Of course, there was no such thing as a sentient rock, neither.
*****
Edgar settled into his new orbit, his new system, somewhat uneasy concerning the neighborhood, but knowing it would become comfortable in a millennium or two. The star was a slightly hotter red dwarf, slightly younger than his old primary; two distant gas giants with their flock of moons orbited this star, frozen monsters of hydrogen and methane dominating their small kingdoms. The debris load of the two minor asteroid belts was lower than Edgar's previous home, but acceptable.
It would have to suffice.
Edgar cursed himself for never learning how to handle antimatter properly. It was a delicate substance requiring precise manipulation. However, everything which Edgar knew could only make the outcome worse, exploding the bomb in a greater magnitude than it could accomplish on its own, perhaps even tearing space-time itself.
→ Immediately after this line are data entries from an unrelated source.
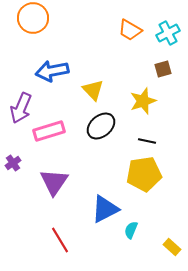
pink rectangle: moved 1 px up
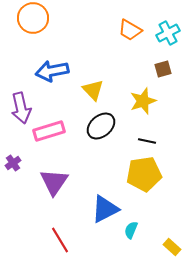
purple arrow: rotated 36 degrees counterclockwise
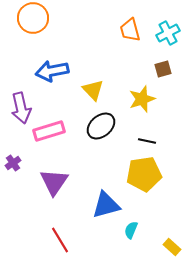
orange trapezoid: rotated 45 degrees clockwise
yellow star: moved 1 px left, 2 px up
blue triangle: moved 1 px right, 4 px up; rotated 12 degrees clockwise
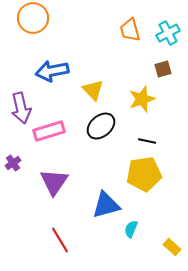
cyan semicircle: moved 1 px up
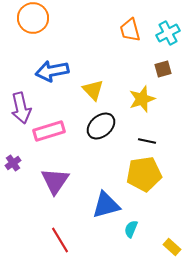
purple triangle: moved 1 px right, 1 px up
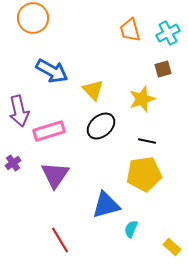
blue arrow: rotated 140 degrees counterclockwise
purple arrow: moved 2 px left, 3 px down
purple triangle: moved 6 px up
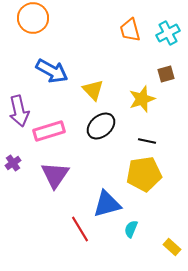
brown square: moved 3 px right, 5 px down
blue triangle: moved 1 px right, 1 px up
red line: moved 20 px right, 11 px up
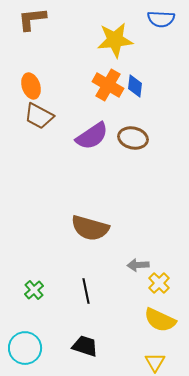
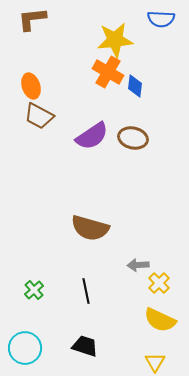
orange cross: moved 13 px up
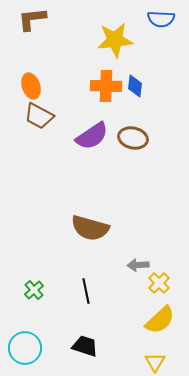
orange cross: moved 2 px left, 14 px down; rotated 28 degrees counterclockwise
yellow semicircle: rotated 68 degrees counterclockwise
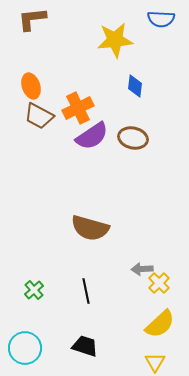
orange cross: moved 28 px left, 22 px down; rotated 28 degrees counterclockwise
gray arrow: moved 4 px right, 4 px down
yellow semicircle: moved 4 px down
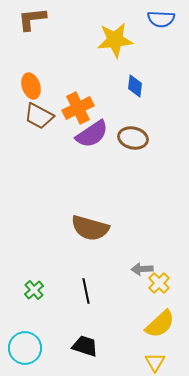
purple semicircle: moved 2 px up
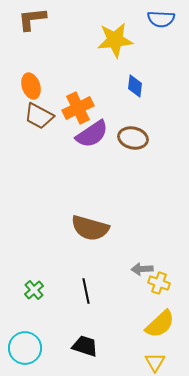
yellow cross: rotated 25 degrees counterclockwise
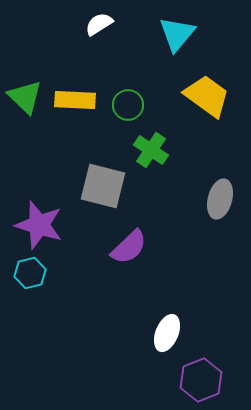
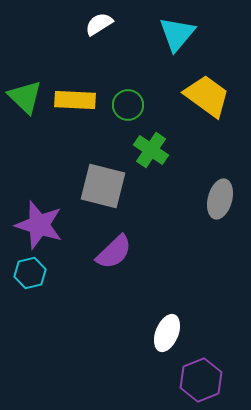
purple semicircle: moved 15 px left, 5 px down
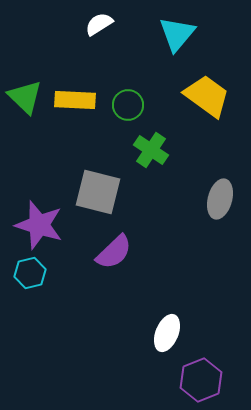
gray square: moved 5 px left, 6 px down
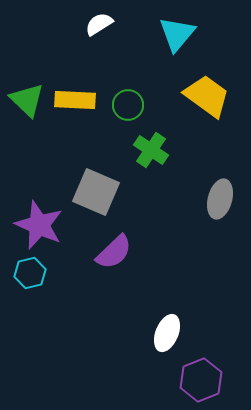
green triangle: moved 2 px right, 3 px down
gray square: moved 2 px left; rotated 9 degrees clockwise
purple star: rotated 6 degrees clockwise
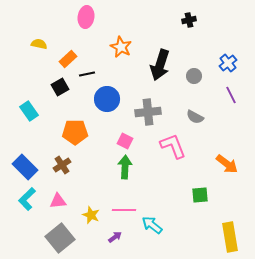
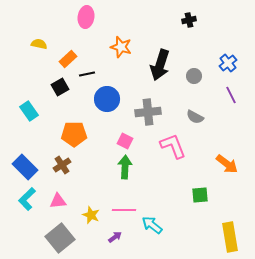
orange star: rotated 10 degrees counterclockwise
orange pentagon: moved 1 px left, 2 px down
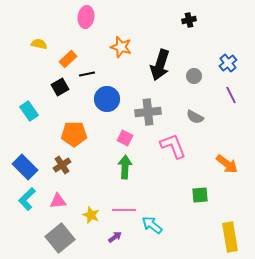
pink square: moved 3 px up
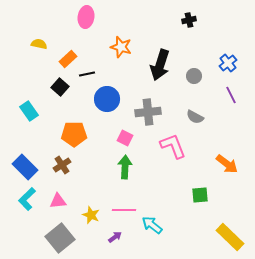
black square: rotated 18 degrees counterclockwise
yellow rectangle: rotated 36 degrees counterclockwise
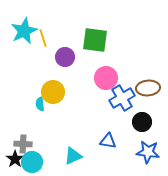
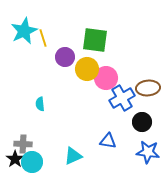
yellow circle: moved 34 px right, 23 px up
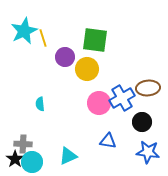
pink circle: moved 7 px left, 25 px down
cyan triangle: moved 5 px left
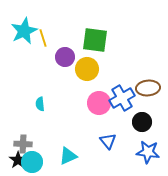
blue triangle: rotated 42 degrees clockwise
black star: moved 3 px right, 1 px down
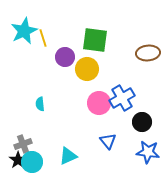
brown ellipse: moved 35 px up
gray cross: rotated 24 degrees counterclockwise
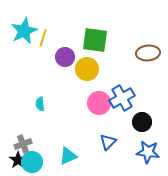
yellow line: rotated 36 degrees clockwise
blue triangle: moved 1 px down; rotated 24 degrees clockwise
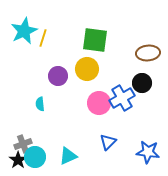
purple circle: moved 7 px left, 19 px down
black circle: moved 39 px up
cyan circle: moved 3 px right, 5 px up
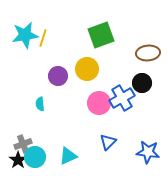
cyan star: moved 1 px right, 4 px down; rotated 16 degrees clockwise
green square: moved 6 px right, 5 px up; rotated 28 degrees counterclockwise
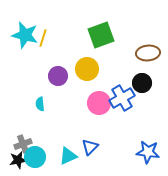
cyan star: rotated 24 degrees clockwise
blue triangle: moved 18 px left, 5 px down
black star: rotated 24 degrees clockwise
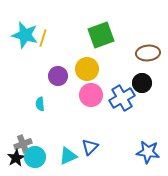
pink circle: moved 8 px left, 8 px up
black star: moved 2 px left, 2 px up; rotated 18 degrees counterclockwise
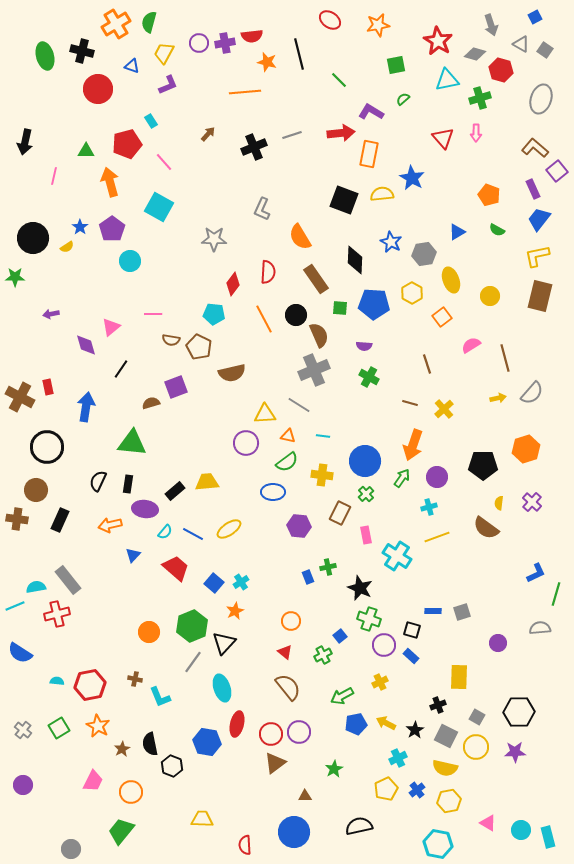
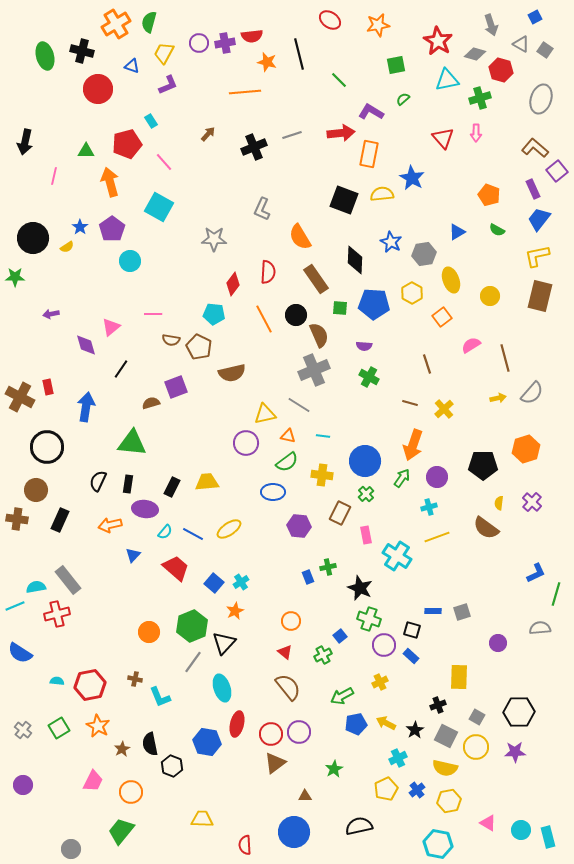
yellow triangle at (265, 414): rotated 10 degrees counterclockwise
black rectangle at (175, 491): moved 3 px left, 4 px up; rotated 24 degrees counterclockwise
The few agencies in the cosmos which specialized in sewing rips in reality were not only expensive to employ, but constantly exuded an annoying "This is all your fault" attitude while working. Therefore, faced with miserable options, the rock had decided only one door remained - moving.
An asteroid is made of sterner stuff than a gnat-spanned biological, less prone to the many forces which exist able to cause cessation of life. Therefore, transport methods which Edgar would hesitate to use even on an annoying bug like the Borg were simple to apply to himself. While he hadn't done so in the last 3 billion years or so, Edgar had been quite the traveler in his youth, sightseeing the universe before it became cluttered with sentients in their little metal or organic ships.
No, the new system would be a fine place for thinking, for contemplation upon the grander cosmic mysteries. Edgar sighed, mentally settling himself. The conundrum of the location of dryer-lost socks awaited.